**Reading passage:**

%%

Posted by Peter Schiff on December 12, 2008

Like many pragmatic economists I have always warned that rapid expansions of government debt would result in inflation and higher interest rates. The explanation was always simple: rising supply of government debt inflates the money supply and weakens the government’s ability to service its debt through legitimate means.

But in recent months, government has flooded the market with hundreds of new Treasury obligations and telegraphed its intention to increase the deluge even more. In response, both bond prices and the dollar have risen. This benign reaction has led many to the happy conclusion that the doom and gloomers are wrong and that bailouts and economic “stimuli” can be financed with deficit spending without any adverse consequences on interest rates or consumer prices. Recent action in the foreign exchange markets suggests these hopes will prove illusory. The renewed strength in gold, together with the long over do rupture of the correlation between the movements of foreign currencies and U.S. equities, is further evidence that recent market dynamics are changing.

When the financial crisis of 2008 kicked into high gear in September, the U.S. dollar began to rally furiously. While America’s economic ship was sinking from stem to stern, its currency was becoming the must have asset for public and private investors around the world. The dollar benefitted from the positive flows that result from massive global deleveraging. Treasuries got an added boost from a reflexive flight to “safety.” As a result, politicians were able to fill out their Christmas wish lists with complete confidence that Santa would deliver. However, as these dollar-positive forces appear to be giving way, the Grinch is about make an unwanted appearance.

Last weekend Barack Obama announced his intention to implement a New Deal-style stimulus and public works program. What he somehow forgot to mention is that the United States is wholly dependent on the willingness of foreign creditors to supply the funds. But a weakening dollar makes continued foreign purchase of U.S. Treasuries a much more difficult decision.

%%

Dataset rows
%%

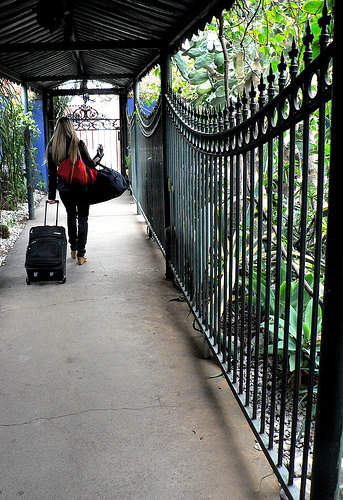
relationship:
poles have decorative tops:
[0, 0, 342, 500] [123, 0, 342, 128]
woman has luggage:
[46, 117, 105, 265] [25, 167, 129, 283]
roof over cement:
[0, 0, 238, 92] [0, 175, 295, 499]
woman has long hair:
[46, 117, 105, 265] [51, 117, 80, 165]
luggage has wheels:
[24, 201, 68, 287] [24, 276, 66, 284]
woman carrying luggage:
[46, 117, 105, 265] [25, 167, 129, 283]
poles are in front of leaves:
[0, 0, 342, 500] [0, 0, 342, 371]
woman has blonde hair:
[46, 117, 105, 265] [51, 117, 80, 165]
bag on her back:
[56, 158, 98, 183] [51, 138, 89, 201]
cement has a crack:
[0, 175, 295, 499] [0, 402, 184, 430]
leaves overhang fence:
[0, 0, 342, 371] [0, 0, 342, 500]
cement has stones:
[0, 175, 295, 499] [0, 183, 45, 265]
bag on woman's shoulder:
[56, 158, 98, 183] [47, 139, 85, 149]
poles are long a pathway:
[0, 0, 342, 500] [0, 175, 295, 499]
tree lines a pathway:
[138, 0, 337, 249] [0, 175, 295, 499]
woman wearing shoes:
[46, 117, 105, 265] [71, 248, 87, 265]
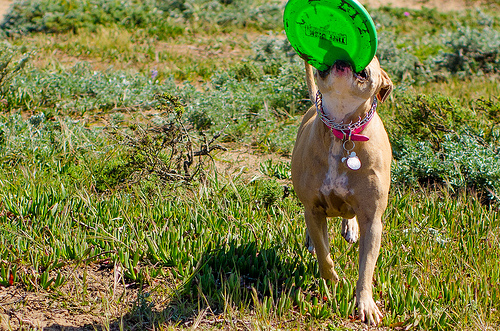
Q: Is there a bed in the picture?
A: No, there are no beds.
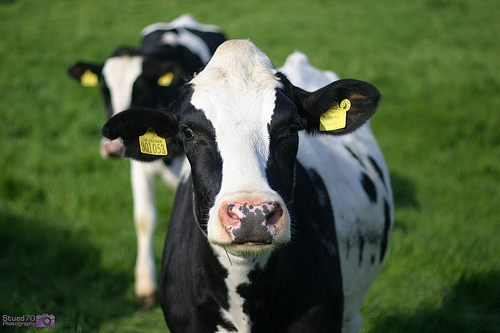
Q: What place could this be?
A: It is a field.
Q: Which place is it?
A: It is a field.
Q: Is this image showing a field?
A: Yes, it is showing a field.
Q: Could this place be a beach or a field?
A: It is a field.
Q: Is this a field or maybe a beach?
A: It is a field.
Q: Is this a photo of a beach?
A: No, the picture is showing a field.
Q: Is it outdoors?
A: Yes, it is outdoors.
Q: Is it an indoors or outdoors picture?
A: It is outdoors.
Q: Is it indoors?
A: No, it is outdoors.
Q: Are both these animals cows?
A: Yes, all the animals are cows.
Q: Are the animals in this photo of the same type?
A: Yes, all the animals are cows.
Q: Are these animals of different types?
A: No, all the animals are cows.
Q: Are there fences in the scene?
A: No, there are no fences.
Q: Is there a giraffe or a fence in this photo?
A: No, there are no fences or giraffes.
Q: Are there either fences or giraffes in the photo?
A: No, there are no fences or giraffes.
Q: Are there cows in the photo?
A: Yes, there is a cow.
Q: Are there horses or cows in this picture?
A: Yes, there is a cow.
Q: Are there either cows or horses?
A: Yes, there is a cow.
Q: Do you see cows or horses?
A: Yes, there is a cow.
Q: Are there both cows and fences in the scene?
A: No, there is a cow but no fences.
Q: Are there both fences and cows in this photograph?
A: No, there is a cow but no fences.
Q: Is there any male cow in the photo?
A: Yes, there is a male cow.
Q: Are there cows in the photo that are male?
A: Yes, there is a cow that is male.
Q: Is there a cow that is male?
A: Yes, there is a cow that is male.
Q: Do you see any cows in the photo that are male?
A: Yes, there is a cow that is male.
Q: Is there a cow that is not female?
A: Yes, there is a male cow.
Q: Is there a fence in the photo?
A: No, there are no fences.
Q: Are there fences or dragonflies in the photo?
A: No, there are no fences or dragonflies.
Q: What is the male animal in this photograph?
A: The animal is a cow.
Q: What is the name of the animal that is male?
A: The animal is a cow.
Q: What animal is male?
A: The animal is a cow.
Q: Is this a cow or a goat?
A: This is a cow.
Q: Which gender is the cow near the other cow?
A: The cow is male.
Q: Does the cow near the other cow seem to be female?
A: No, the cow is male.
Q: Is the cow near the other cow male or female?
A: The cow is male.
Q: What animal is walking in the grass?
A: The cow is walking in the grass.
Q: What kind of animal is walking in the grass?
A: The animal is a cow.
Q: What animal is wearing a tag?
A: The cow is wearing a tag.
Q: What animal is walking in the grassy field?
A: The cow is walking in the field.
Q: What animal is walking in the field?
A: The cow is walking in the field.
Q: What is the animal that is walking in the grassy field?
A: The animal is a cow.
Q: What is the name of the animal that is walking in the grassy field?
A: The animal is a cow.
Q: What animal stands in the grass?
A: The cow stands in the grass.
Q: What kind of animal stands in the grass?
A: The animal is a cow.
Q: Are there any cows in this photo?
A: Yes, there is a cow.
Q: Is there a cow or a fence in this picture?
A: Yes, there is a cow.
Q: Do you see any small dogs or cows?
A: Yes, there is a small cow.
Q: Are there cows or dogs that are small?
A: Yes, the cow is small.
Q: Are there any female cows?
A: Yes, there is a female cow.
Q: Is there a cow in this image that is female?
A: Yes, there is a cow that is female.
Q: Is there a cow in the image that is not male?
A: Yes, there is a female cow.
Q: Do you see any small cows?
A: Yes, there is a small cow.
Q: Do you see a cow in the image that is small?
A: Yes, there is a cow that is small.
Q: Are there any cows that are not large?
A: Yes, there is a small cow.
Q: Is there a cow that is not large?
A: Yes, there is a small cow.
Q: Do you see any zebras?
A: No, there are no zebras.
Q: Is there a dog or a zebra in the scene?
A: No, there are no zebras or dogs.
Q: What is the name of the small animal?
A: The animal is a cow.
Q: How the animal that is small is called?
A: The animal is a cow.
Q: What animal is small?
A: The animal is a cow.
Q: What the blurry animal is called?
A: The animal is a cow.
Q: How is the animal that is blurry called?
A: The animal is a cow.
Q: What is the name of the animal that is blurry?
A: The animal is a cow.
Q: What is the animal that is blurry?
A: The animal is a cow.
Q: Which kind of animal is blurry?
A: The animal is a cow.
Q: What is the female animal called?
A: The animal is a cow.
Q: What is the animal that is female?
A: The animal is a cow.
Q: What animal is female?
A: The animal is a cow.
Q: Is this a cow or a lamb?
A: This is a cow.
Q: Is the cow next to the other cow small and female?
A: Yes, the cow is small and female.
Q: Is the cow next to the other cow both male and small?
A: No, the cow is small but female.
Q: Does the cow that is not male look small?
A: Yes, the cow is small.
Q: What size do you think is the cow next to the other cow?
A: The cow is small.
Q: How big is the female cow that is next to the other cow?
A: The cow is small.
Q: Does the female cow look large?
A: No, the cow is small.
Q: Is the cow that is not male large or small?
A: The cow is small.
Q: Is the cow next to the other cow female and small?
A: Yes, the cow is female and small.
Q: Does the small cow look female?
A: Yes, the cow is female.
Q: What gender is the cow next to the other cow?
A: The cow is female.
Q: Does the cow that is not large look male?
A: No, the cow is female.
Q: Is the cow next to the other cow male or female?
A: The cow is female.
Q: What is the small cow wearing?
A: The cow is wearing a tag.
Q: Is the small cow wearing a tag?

%%
%%

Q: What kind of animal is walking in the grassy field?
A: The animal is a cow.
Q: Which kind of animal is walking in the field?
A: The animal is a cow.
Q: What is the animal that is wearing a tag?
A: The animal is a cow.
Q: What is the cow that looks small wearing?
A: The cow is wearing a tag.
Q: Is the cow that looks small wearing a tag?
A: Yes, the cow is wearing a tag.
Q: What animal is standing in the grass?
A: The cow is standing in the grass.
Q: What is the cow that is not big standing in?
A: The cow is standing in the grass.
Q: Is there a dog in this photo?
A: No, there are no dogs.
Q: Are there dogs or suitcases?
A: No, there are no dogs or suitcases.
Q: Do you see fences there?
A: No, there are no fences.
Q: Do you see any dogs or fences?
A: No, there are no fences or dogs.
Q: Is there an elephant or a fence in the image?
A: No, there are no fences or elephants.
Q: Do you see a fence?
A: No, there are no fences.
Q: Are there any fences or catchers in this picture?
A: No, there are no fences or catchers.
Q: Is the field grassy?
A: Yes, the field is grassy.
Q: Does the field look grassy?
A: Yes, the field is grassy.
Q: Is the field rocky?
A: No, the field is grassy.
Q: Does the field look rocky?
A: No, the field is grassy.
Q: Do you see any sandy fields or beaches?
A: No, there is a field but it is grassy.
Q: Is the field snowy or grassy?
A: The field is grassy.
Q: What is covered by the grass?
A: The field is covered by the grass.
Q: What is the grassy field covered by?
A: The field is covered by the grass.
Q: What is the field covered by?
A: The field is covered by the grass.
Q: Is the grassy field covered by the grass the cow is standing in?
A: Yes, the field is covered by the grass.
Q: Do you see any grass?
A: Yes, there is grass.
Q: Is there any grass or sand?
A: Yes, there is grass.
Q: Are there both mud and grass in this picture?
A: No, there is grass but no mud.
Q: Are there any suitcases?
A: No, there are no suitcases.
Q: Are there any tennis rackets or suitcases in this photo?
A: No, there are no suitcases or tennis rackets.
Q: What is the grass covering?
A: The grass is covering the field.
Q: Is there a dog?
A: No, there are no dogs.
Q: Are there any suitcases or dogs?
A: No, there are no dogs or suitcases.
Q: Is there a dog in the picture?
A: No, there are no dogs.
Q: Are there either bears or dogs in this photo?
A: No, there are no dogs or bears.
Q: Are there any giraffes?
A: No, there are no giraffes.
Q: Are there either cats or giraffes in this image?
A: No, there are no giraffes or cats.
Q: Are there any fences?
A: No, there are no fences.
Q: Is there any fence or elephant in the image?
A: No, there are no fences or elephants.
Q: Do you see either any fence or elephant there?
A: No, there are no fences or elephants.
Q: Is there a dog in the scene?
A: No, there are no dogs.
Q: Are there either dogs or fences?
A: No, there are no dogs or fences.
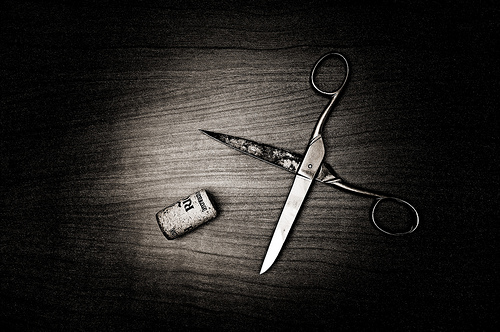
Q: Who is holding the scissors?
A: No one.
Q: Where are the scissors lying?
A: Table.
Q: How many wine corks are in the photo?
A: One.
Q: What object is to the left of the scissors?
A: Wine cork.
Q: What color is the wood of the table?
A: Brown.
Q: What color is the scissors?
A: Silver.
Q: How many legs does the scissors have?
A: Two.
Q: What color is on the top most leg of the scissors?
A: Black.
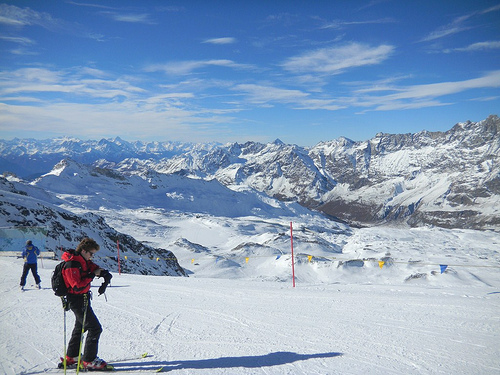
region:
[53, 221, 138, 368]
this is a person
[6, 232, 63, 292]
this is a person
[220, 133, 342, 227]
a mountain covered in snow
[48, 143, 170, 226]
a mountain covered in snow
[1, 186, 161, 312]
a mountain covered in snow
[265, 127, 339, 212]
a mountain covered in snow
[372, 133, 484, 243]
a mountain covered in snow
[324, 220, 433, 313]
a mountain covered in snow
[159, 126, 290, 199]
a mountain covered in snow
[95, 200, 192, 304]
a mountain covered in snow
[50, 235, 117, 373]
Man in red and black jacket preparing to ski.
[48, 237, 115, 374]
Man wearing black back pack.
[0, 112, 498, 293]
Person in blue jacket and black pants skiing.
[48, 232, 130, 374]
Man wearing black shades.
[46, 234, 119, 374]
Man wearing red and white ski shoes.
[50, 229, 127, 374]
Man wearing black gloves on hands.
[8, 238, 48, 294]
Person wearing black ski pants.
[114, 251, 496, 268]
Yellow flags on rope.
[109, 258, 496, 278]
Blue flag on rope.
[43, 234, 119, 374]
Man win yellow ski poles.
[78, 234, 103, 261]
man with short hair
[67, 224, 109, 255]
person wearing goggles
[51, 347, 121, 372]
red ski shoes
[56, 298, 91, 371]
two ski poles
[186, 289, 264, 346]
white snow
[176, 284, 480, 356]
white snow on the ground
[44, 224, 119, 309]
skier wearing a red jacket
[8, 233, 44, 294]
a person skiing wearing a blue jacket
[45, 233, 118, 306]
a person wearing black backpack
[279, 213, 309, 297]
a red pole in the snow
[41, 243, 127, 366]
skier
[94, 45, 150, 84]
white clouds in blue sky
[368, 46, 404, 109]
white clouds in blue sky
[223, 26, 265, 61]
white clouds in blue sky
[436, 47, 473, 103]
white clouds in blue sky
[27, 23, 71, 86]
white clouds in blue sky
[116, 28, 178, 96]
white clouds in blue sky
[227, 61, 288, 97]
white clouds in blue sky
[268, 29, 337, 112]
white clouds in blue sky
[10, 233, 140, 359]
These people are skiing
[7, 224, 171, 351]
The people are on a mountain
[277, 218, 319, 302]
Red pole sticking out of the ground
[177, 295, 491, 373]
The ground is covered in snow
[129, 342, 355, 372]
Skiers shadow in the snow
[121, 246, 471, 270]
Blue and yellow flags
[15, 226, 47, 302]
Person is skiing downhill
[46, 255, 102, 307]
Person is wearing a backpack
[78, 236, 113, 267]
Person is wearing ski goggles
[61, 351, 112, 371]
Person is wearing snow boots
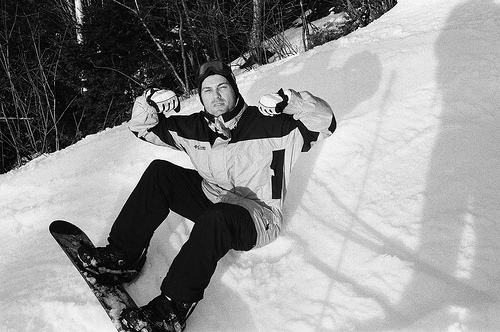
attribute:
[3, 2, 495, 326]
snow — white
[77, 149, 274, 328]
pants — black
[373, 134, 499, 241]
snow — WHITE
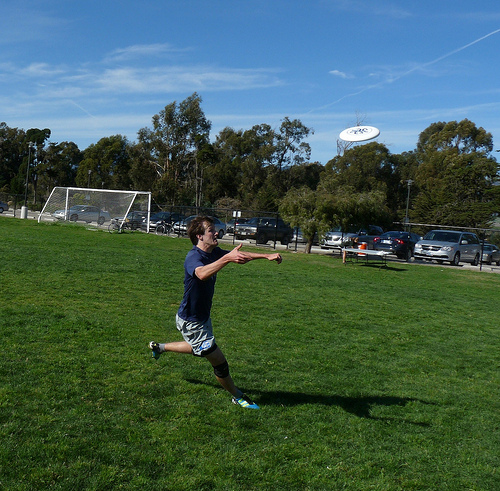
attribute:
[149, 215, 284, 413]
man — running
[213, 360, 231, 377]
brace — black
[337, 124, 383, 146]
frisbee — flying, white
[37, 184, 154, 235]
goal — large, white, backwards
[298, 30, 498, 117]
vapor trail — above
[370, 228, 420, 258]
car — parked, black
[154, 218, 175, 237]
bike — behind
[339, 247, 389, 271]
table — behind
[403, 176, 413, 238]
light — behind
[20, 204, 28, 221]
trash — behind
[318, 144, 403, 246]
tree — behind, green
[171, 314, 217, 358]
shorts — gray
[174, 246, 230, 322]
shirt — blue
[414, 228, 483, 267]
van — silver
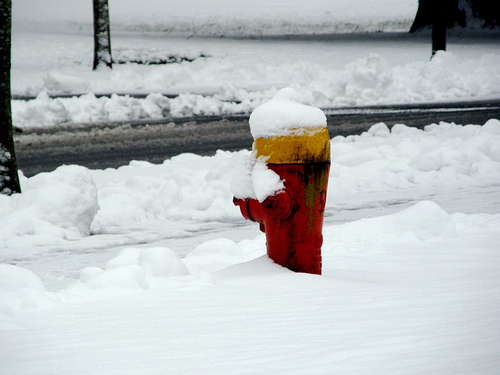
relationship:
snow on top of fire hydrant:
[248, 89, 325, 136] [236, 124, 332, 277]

%%
%%

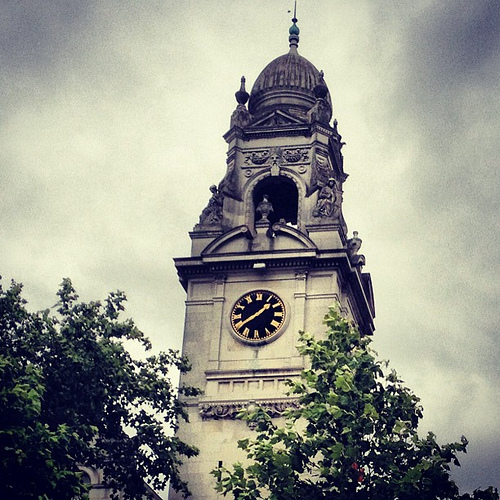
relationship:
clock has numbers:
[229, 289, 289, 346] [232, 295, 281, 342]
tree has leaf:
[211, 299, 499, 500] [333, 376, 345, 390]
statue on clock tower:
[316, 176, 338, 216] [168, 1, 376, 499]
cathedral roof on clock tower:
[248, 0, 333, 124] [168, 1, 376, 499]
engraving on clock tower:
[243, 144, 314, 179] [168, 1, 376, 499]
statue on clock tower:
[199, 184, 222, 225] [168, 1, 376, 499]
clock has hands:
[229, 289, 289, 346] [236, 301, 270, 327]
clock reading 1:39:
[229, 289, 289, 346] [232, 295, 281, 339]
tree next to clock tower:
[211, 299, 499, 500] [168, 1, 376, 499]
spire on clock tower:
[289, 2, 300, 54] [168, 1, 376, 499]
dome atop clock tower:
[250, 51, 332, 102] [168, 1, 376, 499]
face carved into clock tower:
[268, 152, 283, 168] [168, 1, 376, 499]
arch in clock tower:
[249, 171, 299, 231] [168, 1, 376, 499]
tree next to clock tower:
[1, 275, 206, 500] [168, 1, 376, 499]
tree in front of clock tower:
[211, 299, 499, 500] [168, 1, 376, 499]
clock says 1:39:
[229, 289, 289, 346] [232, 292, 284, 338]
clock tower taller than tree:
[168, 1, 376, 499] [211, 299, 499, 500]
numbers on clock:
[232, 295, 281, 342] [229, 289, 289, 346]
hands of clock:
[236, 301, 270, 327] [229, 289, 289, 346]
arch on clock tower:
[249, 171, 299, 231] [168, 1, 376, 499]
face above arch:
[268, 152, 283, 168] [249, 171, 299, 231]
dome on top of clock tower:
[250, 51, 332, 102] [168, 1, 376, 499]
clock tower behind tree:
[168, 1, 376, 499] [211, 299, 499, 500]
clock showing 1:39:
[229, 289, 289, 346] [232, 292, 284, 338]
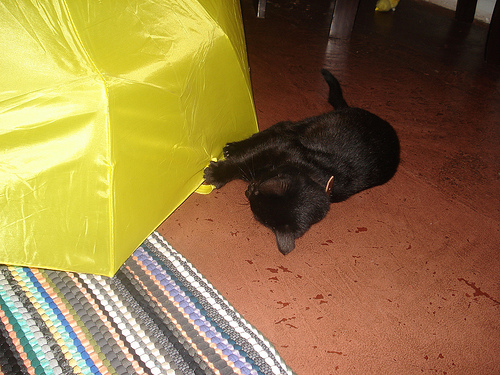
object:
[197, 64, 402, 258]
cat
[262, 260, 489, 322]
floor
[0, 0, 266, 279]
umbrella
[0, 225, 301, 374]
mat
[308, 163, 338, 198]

%%

**What this exercise asks:**
- A) According to the post on government debt, what did the U.S. dollar begin to do when the financial crisis of 2008 kicked into high gear in September?
- B) Retype the stretch of the post on government debt from "Last weekend Barack" through "more difficult decision.", keeping every word and punctuation mark unchanged.

**Answers to the exercises:**
- A) It began to rally furiously.

- B)
Last weekend Barack Obama announced his intention to implement a New Deal-style stimulus and public works program. What he somehow forgot to mention is that the United States is wholly dependent on the willingness of foreign creditors to supply the funds. But a weakening dollar makes continued foreign purchase of U.S. Treasuries a much more difficult decision.